Quiet footfalls traced a path up the steps from the downstairs sitting room, along the abbreviated hallway, and into the Vicar’s bedroom. The nearer to the bed they got, the more softly they fell.
Slowly becoming aware of the intruder, he struggled to gather the remnants of his composure. He felt movement on his bed. The vicar sat up violently, tears still wetting his face. He fumbled for the candle on the small table next to the bed. And although only seconds had passed, the vicar felt the dread of one expecting to meet death before the next breath. His hand quaked and he knocked the candle on the floor.
Fingers lightly brushed his arm. He heard himself shout, “No. Not yet.” He held his breath, now afraid exhaling would be the signal, and waited for the end.
The hand on his arm patted him too softly for it to belong to Blutleer. Willington still held his breath. Slowly, he started to black out.
Mary timidly called, “Peter?”
The vicar sucked air noisily. “My God, Mary, you frightened me beyond words.”
“I’m sorry if I did. I felt so alone and heard you moving about. I thought maybe we could talk, or something …”
The vicar kicked off the blanket and swung his legs over the side of the bed as he moved to get the candle from the floor. Before he finished he felt a tug on his nightshirt.
“Do we need candlelight?” Mary whispered. “Isn’t the moon’s light enough, Peter?”
The vicar turned to her, reached out, and touched her warmth. Mary had worn a light cotton nightgown. He watched her rise from the bed, walk to the window and he gasped as she opened the curtain. The moonlight silhouetted her, penetrated the gown, and illuminated a shadow within its embrace. As she walked to him, the gown both hid and revealed her youthful figure.
“Please, Mary. You don’t understand what you’re doing.” His words sounded feeble, and he knew it.
Mary did not immediately respond. She continued to walk to him and stopped when she stood very close, knees touching his knees. Her hands found the edge of her nightdress and very slowly began lifting.
“No,” The vicar said, weakly and too late. His eyes took control and coaxed the rest of him to follow their lead. He felt his heart rate increase. His breathing became shallow. No longer resisting, his hands reached for her as the nightgown cleared her shoulders. His fingers moved and traced the lines of her collarbones then down gently etching her sensitive flesh.
“I want to lay with you.” Mary’s words slid out to caress him. She lifted the cotton sheath over her head and reached to drop it on the mattress. The night air shimmered on her flesh with a gentleness that matched Willington’s touch.
His stare followed her hand as she let the gown fall on the bed and lifted both slender arms overhead. His eyes, fully accustomed to the darkness, examined all the details her movement brought to his attention, the swell of her round breasts, her hips, and the flatness of her stomach and the vee tuft of red hair between her thighs. His hands slid down from her breasts to her hips. Her skin was warm responsive silk.
He groaned as a light caught his eyes.
The gold medallion he had hung on the doorknob sparkled with illumination that seemed to spring from within the Willington coat of arms. He stared, transfixed, as the illumination concentrated into a thin beam, shot across the room, and bounced off the crucifix he had hung above the bed. The thin ray lit only the head of his Savior. Looking over his shoulder, the vicar ignored Mary.

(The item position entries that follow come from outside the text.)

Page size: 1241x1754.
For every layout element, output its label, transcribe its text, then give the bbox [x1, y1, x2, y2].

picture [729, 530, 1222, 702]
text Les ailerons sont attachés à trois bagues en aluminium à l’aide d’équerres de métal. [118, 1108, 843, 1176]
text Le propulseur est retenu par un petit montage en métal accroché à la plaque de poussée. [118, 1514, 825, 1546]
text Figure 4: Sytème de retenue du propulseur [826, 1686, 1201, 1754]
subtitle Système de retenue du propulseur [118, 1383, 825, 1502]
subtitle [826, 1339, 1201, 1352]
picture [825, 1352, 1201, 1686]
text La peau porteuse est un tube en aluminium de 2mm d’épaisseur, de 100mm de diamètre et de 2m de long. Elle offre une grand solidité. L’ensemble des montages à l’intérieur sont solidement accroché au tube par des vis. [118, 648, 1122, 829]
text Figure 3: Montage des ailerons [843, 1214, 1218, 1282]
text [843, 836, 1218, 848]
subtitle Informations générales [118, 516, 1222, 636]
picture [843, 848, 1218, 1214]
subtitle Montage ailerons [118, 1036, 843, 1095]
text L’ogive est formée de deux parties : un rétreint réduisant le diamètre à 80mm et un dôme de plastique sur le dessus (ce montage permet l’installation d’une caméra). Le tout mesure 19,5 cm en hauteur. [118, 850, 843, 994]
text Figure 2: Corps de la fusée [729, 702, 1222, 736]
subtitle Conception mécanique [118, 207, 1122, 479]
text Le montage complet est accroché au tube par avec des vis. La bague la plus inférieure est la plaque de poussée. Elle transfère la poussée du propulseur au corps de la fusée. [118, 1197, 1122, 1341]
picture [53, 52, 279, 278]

The Messiah cried red tears.
“Oh, good Lord. No.” The vicar pushed Mary from him, his hands on her breasts. “I can’t do this now. God help me, I can’t.” He looked at her and back at the cross. The light had expanded and he saw the droplets run down the tiny body. They dripped from the crossed feet onto the headboard, and then splashed against his pillow.
“I’m sorry, Mary. I cannot just now. It’s too soon.” He lied and leaned sideways. He reached out, extended a forefinger, and prodded the red spot where his head had left an indentation. It felt wet.
Should it be? He wondered, as he sniffed his fingertip.
Mary still stood by the bed, youthful innocence lost in the moment that for him had passed, certain her beauty would be the victor in the end. She climbed onto the bed, ignored the look of surprise that crossed the vicar’s face and lay where he had a moment earlier. She lifted her knees and yelped when he yanked her into a sitting position, and forced her to cover herself with the nightgown he thrust at her.
The vicar examined her head. He had witnessed a drop land squarely in the middle of her forehead and splatter to dot the surrounding area. He touched her, heard her respond as if confused, and then he sighed loudly when his hand came away clean and dry.
“Blutleer! Damn, you to hell again! Leave me alone.” He jumped up, went to the medallion and tore it off the doorknob. It scorched his palm, and he dropped it.
Behind him he heard Mary pleading for him to stop, that she was afraid. He wanted to, but rage was all that remained inside and it controlled him.
Vicar Willington, for the first time in his life accepted anger and savored its strength. He didn’t know if God felt the need to punish him or if Blutleer had again managed to invoke spirits to haunt him. He knew he must find a way to stop the evil, whether that meant killing Blutleer or dying in the attempt. Either will provide relief.